JasparLamarCrabb It's NOT about the rise of a movie queen, instead Paddy Chayefsky's THE GODDESS is a grueling experience showing the disintegration of a woman into madness. Kim Stanley stars (not always convincingly) as a small-town girl who goes to Hollywoood and becomes a star, all the while being a complete lunatic. Is it the role or is it Stanley? The actress emotes and emotes and acts and acts until the viewer is just completely exhausted. Your stamina will really be tested watching this. Chayefsky's script is alternately touching and laughable. There is a very sad scene in which the title character (played as child by a very young Patty Duke) informs her cat that she's been promoted at school.
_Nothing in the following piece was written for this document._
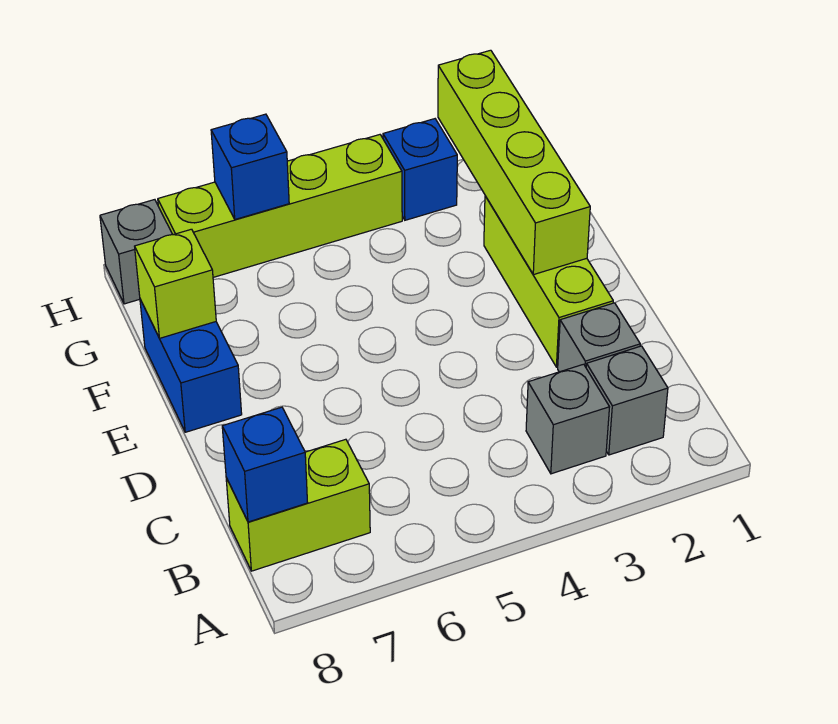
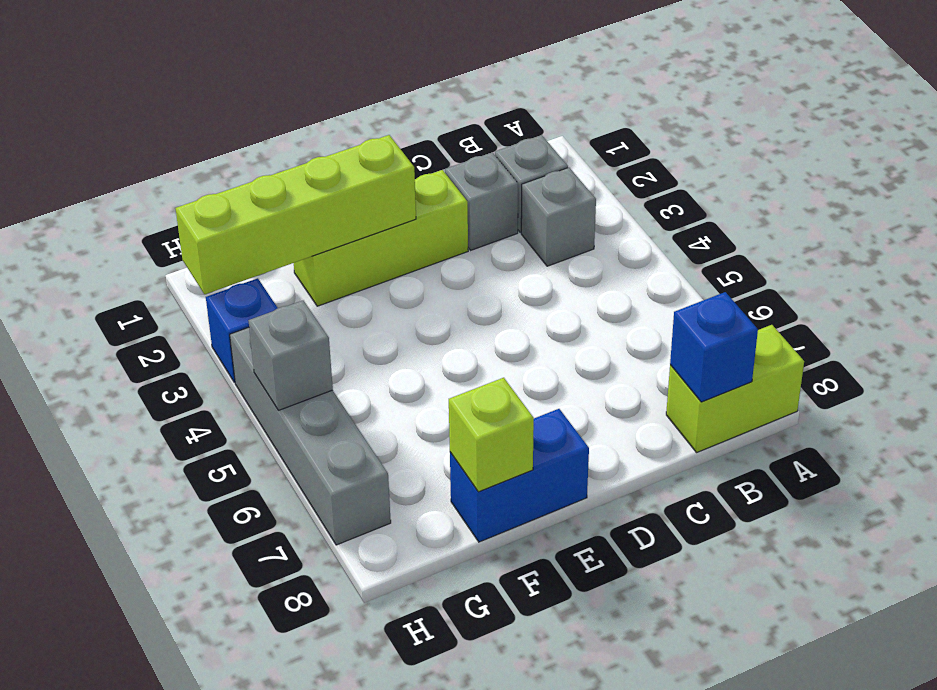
lime 1x2 brick [226,439,370,571] -> lime 1x2 brick turned to [666,325,804,452]
lime 1x4 brick [158,135,402,277] -> grey 1x4 brick [230,327,391,545]
blue 1x1 brick [211,114,289,219] -> none
grey 1x1 brick [100,200,173,304] -> grey 1x1 brick moved to [248,301,333,410]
Unfortunately there's far too many explosions of self-loathing by not only Stanley, but by Stephen Hill and Lloyd Bridges (as her first and second husbands respectively). Hill is saddled with quoting a lot of poets to show us he's "sensitive." There are a few terrific supporting performances; one by Betty Lou Holland as Stanley's religious fanatic mother and one by Elizabeth Wilson as a pushy caregiver. Directed, unimaginatively, by John Cromwell.
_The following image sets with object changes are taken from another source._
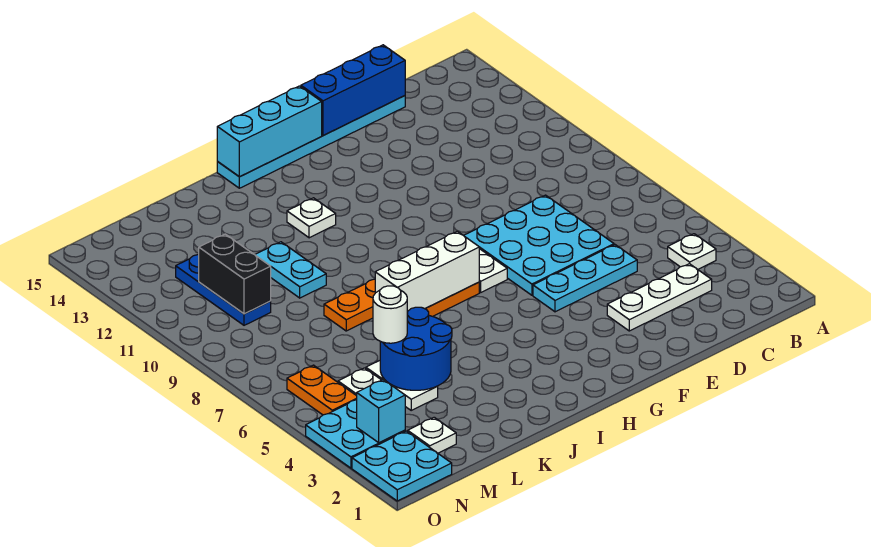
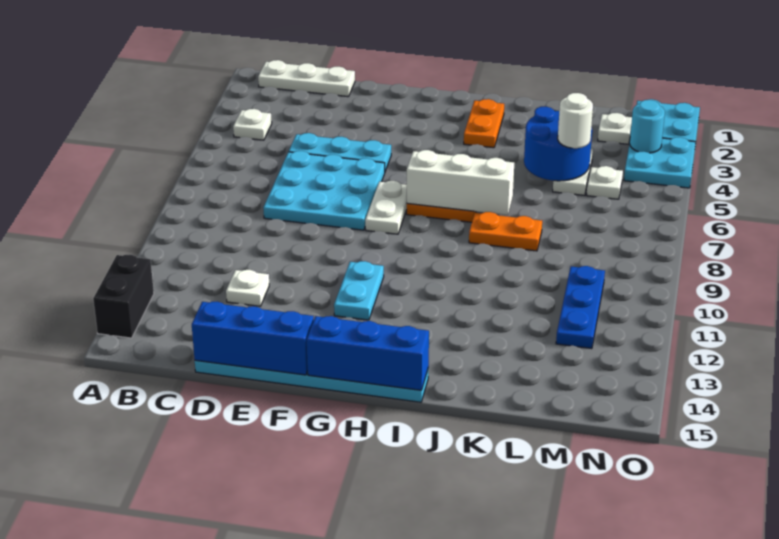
white 1x3 plate [607,264,712,331] -> white 1x3 plate moved to [258,60,355,97]
cyan 1x3 brick [217,86,322,177] -> blue 1x3 brick [307,316,429,390]
white 1x1 plate [287,198,336,238] -> white 1x1 plate moved to [226,270,269,306]
cyan 1x2 plate [255,242,326,298] -> cyan 1x2 plate moved to [334,261,384,320]
black 1x2 brick [198,234,271,314] -> black 1x2 brick moved to [93,255,154,338]
cyan 1x1 brick [357,380,405,443] -> cyan 1x1 round brick [630,100,665,153]
orange 1x2 plate [287,365,357,415] -> orange 1x2 plate moved to [464,99,504,148]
swinms I recently caught this movie on TCM and loved every second of it. Kim's accent gets a bit tiresome but the overall effect is great. Love the scene in which Patty Duke, playing The Goddess as a neglected child, pathetically tells her cat that she got promoted to the next grade in school. This movie contains all of the tried and true "money and fame aren't everything" requisites. I wish Kim Stanley had tried her hand at Tennessee Williams. She has that "Geraldine Page" affectation that Mr. Williams apparently appreciated. I remember her from "Frances". It's too bad she didn't do more movies. The Goddess is a wonderful look at late 50s Hollywood and the inherent danger in getting what you've always wanted.
bkc1019 As a child growing up in Ellicott City, MD. I was fortunate enough to be in this movie as part of the elementary school class. I remember doing the classroom scene and the school dismissal scene, over and over. But as the years passed, I have searched for a VHS copy of "The Goddess". Now that I have found it, I can obtain it for my children and grandchildren. Lloyd Bridges was one of the great actors of our time, but more importantly, a Hollywood role model as a family man. I guess this was the start of my "showbiz bug". Since that time I have been blessed in the entertainment industry. If you watch the movie "Urban Cowboy" and check out the soundtrack credits at the end, you will see a song called "Hello Texas"(recorded by Jimmy Buffett) which I wrote. Thank you "Goddess" for starting in me at a very young age, the love of the audience and the performance.